--- Problem to work on ---
Print this span of the material below exactly: the line with "(IHC) staining of", the line with "staining in head", and every line between them, but nothing else.

--- Dataset content ---
* * * * *

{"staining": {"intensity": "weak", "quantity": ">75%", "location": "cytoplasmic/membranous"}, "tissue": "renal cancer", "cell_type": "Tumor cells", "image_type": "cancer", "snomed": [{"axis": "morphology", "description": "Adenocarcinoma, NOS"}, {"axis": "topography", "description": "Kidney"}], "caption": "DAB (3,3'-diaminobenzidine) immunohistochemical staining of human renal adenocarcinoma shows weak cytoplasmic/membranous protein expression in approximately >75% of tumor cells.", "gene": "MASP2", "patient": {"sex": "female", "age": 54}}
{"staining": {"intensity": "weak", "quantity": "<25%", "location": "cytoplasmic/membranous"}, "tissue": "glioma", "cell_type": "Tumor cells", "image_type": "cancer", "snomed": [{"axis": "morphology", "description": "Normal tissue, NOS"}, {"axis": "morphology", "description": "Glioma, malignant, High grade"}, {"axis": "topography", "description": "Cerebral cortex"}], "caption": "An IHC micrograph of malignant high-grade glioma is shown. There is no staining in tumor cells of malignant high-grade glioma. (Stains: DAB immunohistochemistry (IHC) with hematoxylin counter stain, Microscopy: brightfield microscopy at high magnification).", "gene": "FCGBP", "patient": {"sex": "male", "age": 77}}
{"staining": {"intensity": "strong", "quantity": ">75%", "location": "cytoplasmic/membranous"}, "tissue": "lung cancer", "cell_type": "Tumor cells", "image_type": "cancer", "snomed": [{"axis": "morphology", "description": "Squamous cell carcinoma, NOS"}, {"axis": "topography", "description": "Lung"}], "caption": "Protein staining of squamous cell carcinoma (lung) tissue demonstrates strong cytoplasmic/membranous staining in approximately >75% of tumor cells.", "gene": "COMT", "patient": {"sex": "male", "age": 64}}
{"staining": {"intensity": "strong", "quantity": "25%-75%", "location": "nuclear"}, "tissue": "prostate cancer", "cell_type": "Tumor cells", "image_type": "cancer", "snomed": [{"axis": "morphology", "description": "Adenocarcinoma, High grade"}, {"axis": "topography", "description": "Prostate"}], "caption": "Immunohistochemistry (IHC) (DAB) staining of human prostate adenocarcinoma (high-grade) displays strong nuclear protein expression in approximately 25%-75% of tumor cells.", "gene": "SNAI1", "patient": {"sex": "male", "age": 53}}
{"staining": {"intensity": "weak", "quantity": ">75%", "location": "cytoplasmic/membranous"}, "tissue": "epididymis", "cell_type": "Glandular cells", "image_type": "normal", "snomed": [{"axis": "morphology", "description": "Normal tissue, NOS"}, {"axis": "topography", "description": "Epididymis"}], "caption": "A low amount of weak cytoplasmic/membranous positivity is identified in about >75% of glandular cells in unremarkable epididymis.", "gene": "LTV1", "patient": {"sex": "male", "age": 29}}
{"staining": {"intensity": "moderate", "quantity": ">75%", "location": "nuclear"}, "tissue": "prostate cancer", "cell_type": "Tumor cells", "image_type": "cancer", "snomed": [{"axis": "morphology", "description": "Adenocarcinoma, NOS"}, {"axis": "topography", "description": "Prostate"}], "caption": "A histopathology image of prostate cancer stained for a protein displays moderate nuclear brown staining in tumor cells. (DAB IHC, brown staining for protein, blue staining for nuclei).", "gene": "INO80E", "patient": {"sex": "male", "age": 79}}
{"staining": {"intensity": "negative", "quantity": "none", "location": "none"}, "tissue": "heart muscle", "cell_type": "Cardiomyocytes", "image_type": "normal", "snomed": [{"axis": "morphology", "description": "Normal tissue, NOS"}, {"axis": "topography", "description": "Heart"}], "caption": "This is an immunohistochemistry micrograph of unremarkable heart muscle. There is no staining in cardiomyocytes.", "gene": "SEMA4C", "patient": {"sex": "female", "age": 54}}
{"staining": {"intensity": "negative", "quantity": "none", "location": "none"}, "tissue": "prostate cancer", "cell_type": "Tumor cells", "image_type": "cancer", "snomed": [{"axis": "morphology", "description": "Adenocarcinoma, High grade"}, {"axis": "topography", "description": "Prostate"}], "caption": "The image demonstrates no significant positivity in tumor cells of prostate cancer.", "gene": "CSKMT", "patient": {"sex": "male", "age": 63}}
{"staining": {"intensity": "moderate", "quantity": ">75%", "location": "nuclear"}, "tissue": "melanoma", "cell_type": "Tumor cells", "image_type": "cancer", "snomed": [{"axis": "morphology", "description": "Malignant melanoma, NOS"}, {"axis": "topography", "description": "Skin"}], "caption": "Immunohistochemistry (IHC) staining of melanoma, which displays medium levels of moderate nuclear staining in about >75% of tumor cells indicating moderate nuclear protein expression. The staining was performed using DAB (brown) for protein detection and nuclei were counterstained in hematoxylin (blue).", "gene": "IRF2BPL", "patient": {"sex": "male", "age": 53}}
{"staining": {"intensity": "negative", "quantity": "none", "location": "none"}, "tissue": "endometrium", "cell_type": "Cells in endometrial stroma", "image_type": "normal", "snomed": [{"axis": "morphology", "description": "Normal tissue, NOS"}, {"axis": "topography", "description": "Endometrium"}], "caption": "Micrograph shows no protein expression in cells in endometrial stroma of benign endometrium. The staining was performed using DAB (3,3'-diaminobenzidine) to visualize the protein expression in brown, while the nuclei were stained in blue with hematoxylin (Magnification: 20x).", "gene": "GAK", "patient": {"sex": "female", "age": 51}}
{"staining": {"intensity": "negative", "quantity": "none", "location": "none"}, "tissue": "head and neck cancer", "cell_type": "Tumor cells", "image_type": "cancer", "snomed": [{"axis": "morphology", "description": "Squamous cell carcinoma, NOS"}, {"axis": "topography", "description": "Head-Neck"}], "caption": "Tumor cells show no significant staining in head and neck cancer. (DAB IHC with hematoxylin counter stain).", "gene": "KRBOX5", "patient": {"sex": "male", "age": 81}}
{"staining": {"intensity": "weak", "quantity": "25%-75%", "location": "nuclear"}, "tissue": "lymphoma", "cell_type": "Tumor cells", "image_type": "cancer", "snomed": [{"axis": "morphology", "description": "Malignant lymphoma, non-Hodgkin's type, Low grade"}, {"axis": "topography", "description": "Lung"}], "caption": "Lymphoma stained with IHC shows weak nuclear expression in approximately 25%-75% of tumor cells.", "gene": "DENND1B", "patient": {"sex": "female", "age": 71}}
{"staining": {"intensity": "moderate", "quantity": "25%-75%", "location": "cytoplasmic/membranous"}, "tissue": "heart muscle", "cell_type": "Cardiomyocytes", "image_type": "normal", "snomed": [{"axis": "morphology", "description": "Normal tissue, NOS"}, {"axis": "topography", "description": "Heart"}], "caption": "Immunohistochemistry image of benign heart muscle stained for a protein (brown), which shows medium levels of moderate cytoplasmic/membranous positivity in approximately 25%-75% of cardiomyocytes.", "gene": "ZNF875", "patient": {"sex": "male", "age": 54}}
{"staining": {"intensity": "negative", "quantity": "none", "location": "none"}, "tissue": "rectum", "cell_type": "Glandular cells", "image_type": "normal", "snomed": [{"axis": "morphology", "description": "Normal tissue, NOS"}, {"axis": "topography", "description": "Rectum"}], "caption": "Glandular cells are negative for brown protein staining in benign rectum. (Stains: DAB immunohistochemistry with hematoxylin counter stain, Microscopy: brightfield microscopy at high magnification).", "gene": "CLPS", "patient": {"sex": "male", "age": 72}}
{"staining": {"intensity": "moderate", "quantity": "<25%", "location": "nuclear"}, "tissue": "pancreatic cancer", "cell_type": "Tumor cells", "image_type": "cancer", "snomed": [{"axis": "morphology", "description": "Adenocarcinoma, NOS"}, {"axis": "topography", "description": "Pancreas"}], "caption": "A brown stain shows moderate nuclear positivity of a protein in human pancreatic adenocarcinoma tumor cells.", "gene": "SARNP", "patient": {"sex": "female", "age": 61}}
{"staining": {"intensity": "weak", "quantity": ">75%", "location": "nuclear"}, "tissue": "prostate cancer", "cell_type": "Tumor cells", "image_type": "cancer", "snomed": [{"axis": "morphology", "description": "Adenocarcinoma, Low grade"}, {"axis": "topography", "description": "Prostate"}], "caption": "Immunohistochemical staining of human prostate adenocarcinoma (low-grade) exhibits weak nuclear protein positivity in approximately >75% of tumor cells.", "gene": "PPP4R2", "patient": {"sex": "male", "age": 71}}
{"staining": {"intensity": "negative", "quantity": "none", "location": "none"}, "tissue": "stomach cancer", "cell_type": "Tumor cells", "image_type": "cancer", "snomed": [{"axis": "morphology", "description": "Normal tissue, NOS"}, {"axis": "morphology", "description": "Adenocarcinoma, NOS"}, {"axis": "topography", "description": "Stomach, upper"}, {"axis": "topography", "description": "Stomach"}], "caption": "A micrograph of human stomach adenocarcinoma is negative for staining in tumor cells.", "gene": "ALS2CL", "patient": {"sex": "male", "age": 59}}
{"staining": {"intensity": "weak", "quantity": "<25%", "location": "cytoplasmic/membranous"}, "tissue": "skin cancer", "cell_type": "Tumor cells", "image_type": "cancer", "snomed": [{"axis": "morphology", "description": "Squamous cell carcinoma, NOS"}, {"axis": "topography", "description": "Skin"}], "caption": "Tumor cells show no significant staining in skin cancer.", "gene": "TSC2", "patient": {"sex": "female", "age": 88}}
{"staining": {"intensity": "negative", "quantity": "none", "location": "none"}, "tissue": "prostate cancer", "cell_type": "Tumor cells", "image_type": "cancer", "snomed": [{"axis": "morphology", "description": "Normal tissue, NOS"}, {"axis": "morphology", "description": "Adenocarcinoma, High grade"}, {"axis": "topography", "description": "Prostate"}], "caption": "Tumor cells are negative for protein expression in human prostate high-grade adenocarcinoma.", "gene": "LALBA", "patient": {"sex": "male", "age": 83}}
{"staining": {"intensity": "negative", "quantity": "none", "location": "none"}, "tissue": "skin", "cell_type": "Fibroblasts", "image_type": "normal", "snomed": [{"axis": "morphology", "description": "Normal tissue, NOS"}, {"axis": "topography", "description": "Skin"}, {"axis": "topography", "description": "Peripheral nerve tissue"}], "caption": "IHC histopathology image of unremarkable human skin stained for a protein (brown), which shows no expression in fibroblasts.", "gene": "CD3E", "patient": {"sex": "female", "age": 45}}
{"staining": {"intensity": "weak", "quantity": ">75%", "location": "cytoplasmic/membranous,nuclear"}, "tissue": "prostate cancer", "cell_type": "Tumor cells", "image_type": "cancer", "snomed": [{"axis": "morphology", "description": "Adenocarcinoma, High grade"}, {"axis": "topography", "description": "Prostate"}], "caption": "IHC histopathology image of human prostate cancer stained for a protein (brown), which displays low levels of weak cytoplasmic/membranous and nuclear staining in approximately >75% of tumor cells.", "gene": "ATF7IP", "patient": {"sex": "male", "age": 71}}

* * * * *

--- Output for this exercise ---
{"staining": {"intensity": "moderate", "quantity": ">75%", "location": "nuclear"}, "tissue": "melanoma", "cell_type": "Tumor cells", "image_type": "cancer", "snomed": [{"axis": "morphology", "description": "Malignant melanoma, NOS"}, {"axis": "topography", "description": "Skin"}], "caption": "Immunohistochemistry (IHC) staining of melanoma, which displays medium levels of moderate nuclear staining in about >75% of tumor cells indicating moderate nuclear protein expression. The staining was performed using DAB (brown) for protein detection and nuclei were counterstained in hematoxylin (blue).", "gene": "IRF2BPL", "patient": {"sex": "male", "age": 53}}
{"staining": {"intensity": "negative", "quantity": "none", "location": "none"}, "tissue": "endometrium", "cell_type": "Cells in endometrial stroma", "image_type": "normal", "snomed": [{"axis": "morphology", "description": "Normal tissue, NOS"}, {"axis": "topography", "description": "Endometrium"}], "caption": "Micrograph shows no protein expression in cells in endometrial stroma of benign endometrium. The staining was performed using DAB (3,3'-diaminobenzidine) to visualize the protein expression in brown, while the nuclei were stained in blue with hematoxylin (Magnification: 20x).", "gene": "GAK", "patient": {"sex": "female", "age": 51}}
{"staining": {"intensity": "negative", "quantity": "none", "location": "none"}, "tissue": "head and neck cancer", "cell_type": "Tumor cells", "image_type": "cancer", "snomed": [{"axis": "morphology", "description": "Squamous cell carcinoma, NOS"}, {"axis": "topography", "description": "Head-Neck"}], "caption": "Tumor cells show no significant staining in head and neck cancer. (DAB IHC with hematoxylin counter stain).", "gene": "KRBOX5", "patient": {"sex": "male", "age": 81}}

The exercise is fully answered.